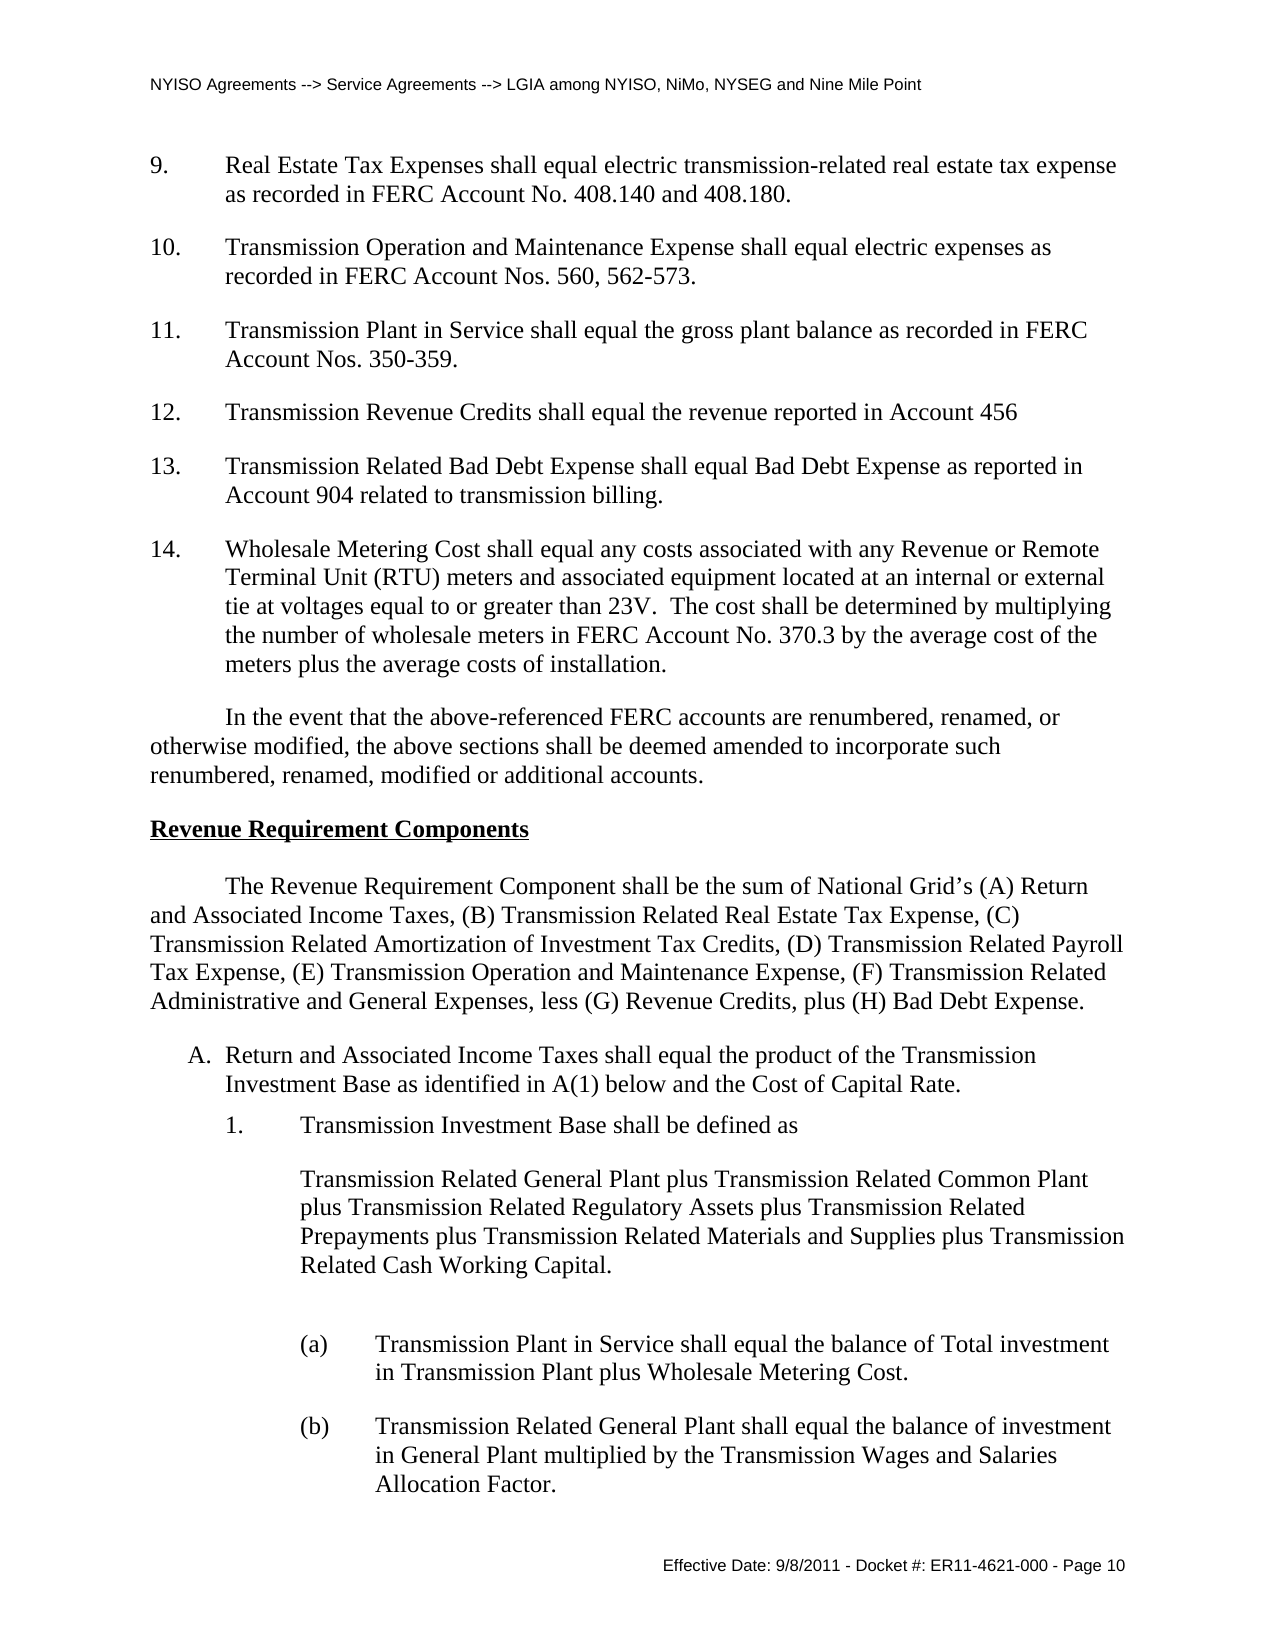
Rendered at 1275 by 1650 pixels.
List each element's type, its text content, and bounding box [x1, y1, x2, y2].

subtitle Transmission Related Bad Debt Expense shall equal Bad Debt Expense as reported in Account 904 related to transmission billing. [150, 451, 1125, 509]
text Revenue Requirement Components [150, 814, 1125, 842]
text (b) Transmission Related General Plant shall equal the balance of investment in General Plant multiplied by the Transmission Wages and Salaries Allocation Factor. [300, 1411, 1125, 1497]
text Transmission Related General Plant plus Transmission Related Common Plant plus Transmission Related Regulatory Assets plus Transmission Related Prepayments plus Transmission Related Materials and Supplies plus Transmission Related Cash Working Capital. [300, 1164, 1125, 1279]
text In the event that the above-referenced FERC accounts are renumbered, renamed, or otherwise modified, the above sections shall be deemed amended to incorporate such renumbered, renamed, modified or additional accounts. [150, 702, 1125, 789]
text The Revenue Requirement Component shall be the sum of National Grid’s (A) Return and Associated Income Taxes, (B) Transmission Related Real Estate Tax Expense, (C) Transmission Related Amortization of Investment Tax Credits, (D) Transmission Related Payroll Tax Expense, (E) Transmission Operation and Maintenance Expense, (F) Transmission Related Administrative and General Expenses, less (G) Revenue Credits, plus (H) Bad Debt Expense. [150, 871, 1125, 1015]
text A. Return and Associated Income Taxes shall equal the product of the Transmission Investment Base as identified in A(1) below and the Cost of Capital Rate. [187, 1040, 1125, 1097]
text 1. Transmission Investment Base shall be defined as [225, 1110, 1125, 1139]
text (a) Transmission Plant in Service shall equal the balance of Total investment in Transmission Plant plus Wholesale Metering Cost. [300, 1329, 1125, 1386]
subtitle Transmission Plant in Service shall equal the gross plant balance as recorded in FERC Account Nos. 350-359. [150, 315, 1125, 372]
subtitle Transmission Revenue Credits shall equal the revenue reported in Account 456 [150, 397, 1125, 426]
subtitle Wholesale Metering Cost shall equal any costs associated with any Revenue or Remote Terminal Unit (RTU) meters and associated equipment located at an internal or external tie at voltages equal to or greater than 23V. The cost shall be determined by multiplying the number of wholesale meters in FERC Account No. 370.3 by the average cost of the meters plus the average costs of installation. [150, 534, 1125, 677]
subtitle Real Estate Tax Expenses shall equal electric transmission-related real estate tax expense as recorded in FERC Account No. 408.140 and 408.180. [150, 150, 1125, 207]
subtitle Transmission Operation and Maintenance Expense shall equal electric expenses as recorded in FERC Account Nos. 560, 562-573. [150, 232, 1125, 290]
-=-=-=-=-
◆ WORK ORDER
Go through the entries above and report every line in which the word "Credits" appears.

◆ FINAL ANSWER
text The Revenue Requirement Component shall be the sum of National Grid’s (A) Return and Associated Income Taxes, (B) Transmission Related Real Estate Tax Expense, (C) Transmission Related Amortization of Investment Tax Credits, (D) Transmission Related Payroll Tax Expense, (E) Transmission Operation and Maintenance Expense, (F) Transmission Related Administrative and General Expenses, less (G) Revenue Credits, plus (H) Bad Debt Expense. [150, 871, 1125, 1015]
subtitle Transmission Revenue Credits shall equal the revenue reported in Account 456 [150, 397, 1125, 426]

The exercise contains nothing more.